_Written task:_ Print all the data that follows exactly, images excluded.

_Provided material:_

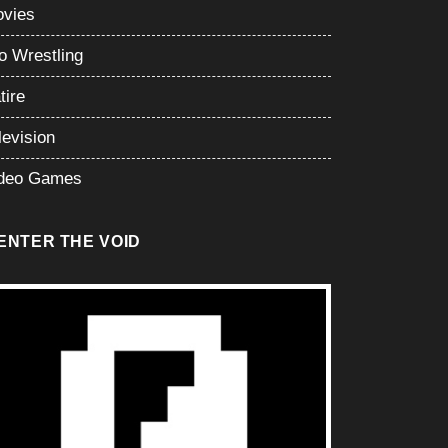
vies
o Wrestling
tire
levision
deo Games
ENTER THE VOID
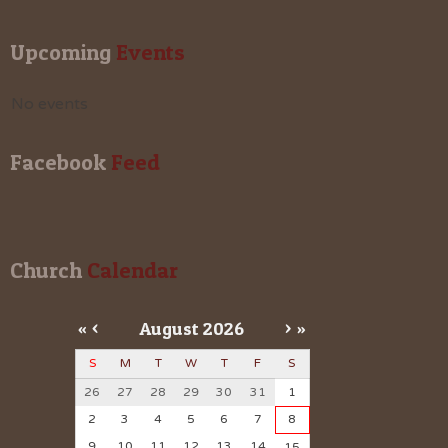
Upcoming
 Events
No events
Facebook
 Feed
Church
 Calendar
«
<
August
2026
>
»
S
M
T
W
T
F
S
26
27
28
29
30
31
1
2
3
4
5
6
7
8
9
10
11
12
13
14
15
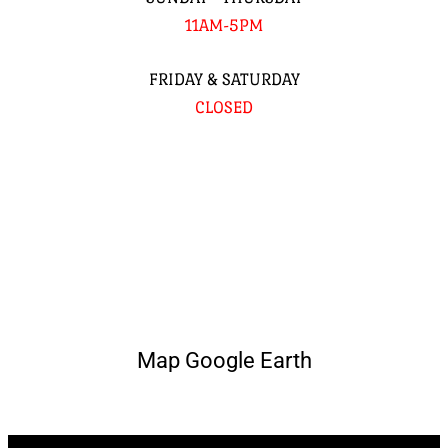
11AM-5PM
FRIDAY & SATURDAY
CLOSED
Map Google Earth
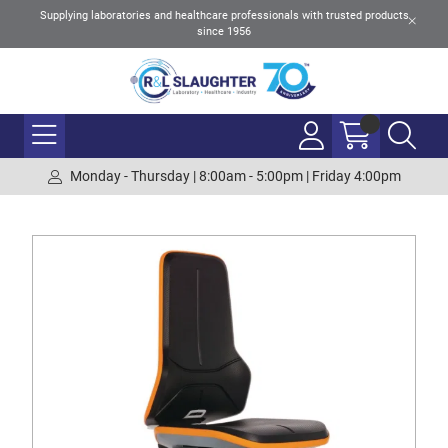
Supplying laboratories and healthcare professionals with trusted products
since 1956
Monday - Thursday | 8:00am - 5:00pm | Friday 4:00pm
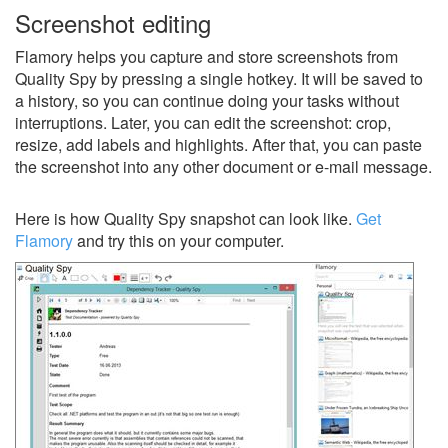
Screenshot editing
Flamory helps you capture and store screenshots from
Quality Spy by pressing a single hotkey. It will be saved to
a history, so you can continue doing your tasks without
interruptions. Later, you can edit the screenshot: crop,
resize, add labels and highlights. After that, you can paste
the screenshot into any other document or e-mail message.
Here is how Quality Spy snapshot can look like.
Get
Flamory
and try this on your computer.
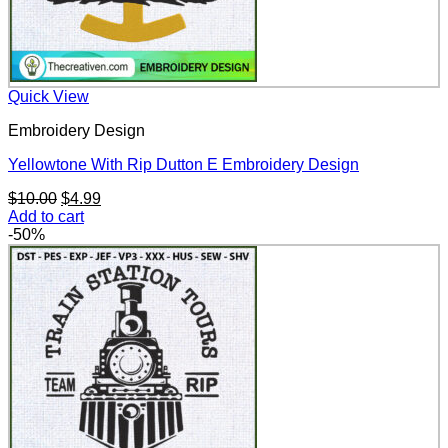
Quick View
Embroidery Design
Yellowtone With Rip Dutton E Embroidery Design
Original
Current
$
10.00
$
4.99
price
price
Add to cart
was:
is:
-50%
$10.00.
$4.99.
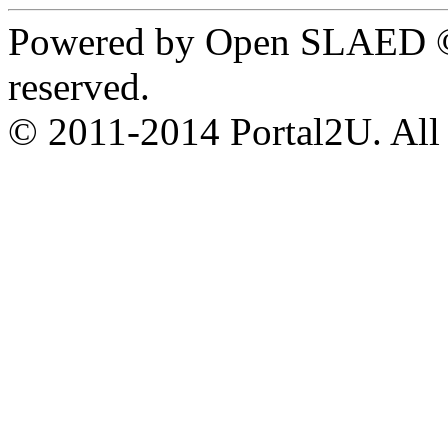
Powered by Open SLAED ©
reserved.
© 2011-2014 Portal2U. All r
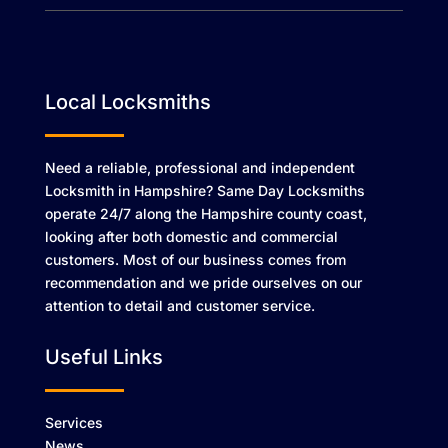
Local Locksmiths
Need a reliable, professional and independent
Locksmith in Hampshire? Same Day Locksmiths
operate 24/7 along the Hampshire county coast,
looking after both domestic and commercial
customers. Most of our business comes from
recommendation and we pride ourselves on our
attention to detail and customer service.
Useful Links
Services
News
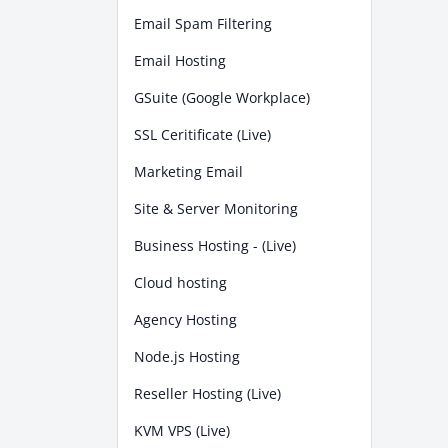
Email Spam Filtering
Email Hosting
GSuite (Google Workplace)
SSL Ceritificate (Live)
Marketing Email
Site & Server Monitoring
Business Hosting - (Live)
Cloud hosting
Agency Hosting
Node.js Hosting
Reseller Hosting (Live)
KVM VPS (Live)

_Result of the exercise:_
vies
o Wrestling
tire
levision
deo Games
ENTER THE VOID
Upcoming
 Events
No events
Facebook
 Feed
Church
 Calendar
«
<
August
2026
>
»
S
M
T
W
T
F
S
26
27
28
29
30
31
1
2
3
4
5
6
7
8
9
10
11
12
13
14
15
11AM-5PM
FRIDAY & SATURDAY
CLOSED
Map Google Earth
Supplying laboratories and healthcare professionals with trusted products
since 1956
Monday - Thursday | 8:00am - 5:00pm | Friday 4:00pm
Screenshot editing
Flamory helps you capture and store screenshots from
Quality Spy by pressing a single hotkey. It will be saved to
a history, so you can continue doing your tasks without
interruptions. Later, you can edit the screenshot: crop,
resize, add labels and highlights. After that, you can paste
the screenshot into any other document or e-mail message.
Here is how Quality Spy snapshot can look like.
Get
Flamory
and try this on your computer.
Quick View
Embroidery Design
Yellowtone With Rip Dutton E Embroidery Design
Original
Current
$
10.00
$
4.99
price
price
Add to cart
was:
is:
-50%
$10.00.
$4.99.
Powered by Open SLAED ©
reserved.
© 2011-2014 Portal2U. All r
Local Locksmiths
Need a reliable, professional and independent
Locksmith in Hampshire? Same Day Locksmiths
operate 24/7 along the Hampshire county coast,
looking after both domestic and commercial
customers. Most of our business comes from
recommendation and we pride ourselves on our
attention to detail and customer service.
Useful Links
Services
News
Email Spam Filtering
Email Hosting
GSuite (Google Workplace)
SSL Ceritificate (Live)
Marketing Email
Site & Server Monitoring
Business Hosting - (Live)
Cloud hosting
Agency Hosting
Node.js Hosting
Reseller Hosting (Live)
KVM VPS (Live)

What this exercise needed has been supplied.